>> Start Data provided

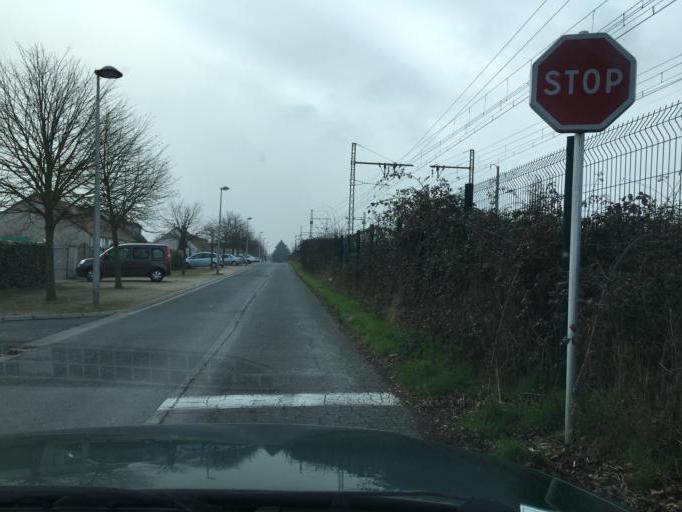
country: FR
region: Centre
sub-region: Departement du Loiret
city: Beaugency
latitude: 47.7853
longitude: 1.6346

>> End Data provided

Please reproduce all the lines above word for word, leaving the picture out of your answer.

Output below
country: FR
region: Centre
sub-region: Departement du Loiret
city: Beaugency
latitude: 47.7853
longitude: 1.6346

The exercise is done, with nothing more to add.